Week 35: April 30 - May 6

Work Accomplished: This week I worked on the final report for the CREU project. I thought about where I started and where I ended and all of the work I put in over the course of the program. I thought about how this experience affected me as a researcer and how I would carry the skills I gained throughout the rest of my academic career.

Outcomes: After reflecting on this past year's work I am happy with the result of the work I put in. This program was a great introduction to the field of research and taught me a lot of lessons. This year made me more confident in my ability to lead a research project from the front and I think this is invaluable for an undergraduate who intends to pursue academic research as a career. This project also taught me that you have to be willing to perservere when the results of your work are not exactly as expected. Research does not always go the way you plan so you have to be flexible and consistent. I believe that my participation in this project will have a lasting affect on me academically.

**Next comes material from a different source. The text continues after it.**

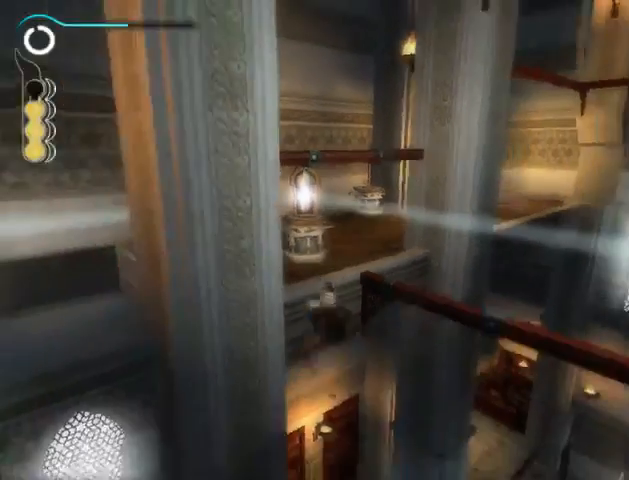
{"buttons": [], "left_stick": "center", "right_stick": "center", "events": [[133, "left_stick", "center"]]}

Week 34: April 23 - April 29

Work Accomplished: This week I started to merge together the different implementations of the data structures I decided would be useful for databases. I thought about the testing suites of the implementations and decided to conform them to the one that tested in an environment most similar to real databases. I also looked at the testing results and tried to begin implementation with the knowledge of the implementations that provide the best results.

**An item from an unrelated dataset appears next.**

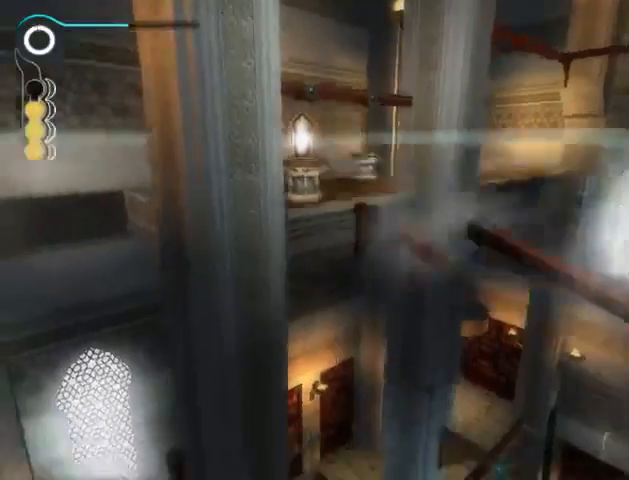
{"buttons": [], "left_stick": "center", "right_stick": "center", "events": []}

Outcomes: By leveraging the positives of these different implementations I will be able to create a testing environment that is indicative of the real-world environment. Testing results are meaningless if they bare little relation to the actual environment. Once this work is complete I will be able to evaluate machine learning models that provide the same properties as these data structures.

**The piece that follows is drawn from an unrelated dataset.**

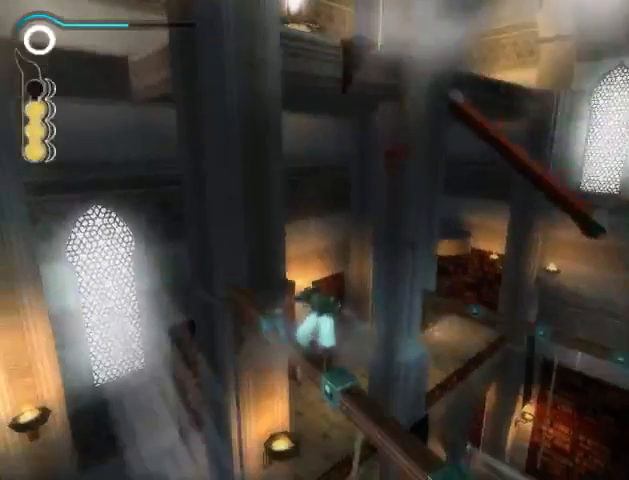
{"buttons": [], "left_stick": "center", "right_stick": "center", "events": [[333, "left_stick", "down-right"], [500, "left_stick", "center"]]}
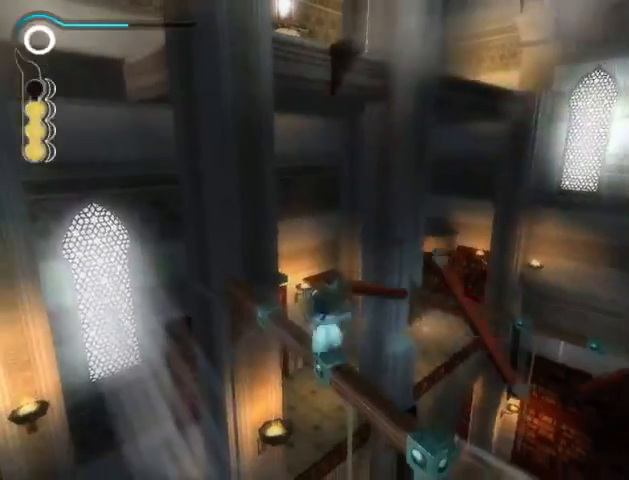
{"buttons": [], "left_stick": "center", "right_stick": "center", "events": [[300, "left_stick", "down-right"], [400, "left_stick", "center"]]}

Goals: Next week I plan to work on the final report for the CREU program.

Week 33: April 16 - April 22

Work Accomplished: This week I finalized my decision on what I think are the data structures that provide the basic operations needed in databases. These data structures are space-efficient and have reasonable performance. Given these characteristics I believe that these models will be competitive with any machine learning models that serve to provide the same functionality. I also took a look at a couple implementations of these datasets.

Outcomes: The work these past two weeks has given me tools whose performance I believe in. In the future when I need to compare potential machine learning models with their peers that perform the same task I can be confident in the contrasts the performances give me. This will allow me to generalize with confidence the usefulness of any given model. Looking at the different implementations of these data structures will allow me to eventually combine them and have a central place where I can evaluate performance.

Goals: Next week I plan to get started on combining these various implementations together.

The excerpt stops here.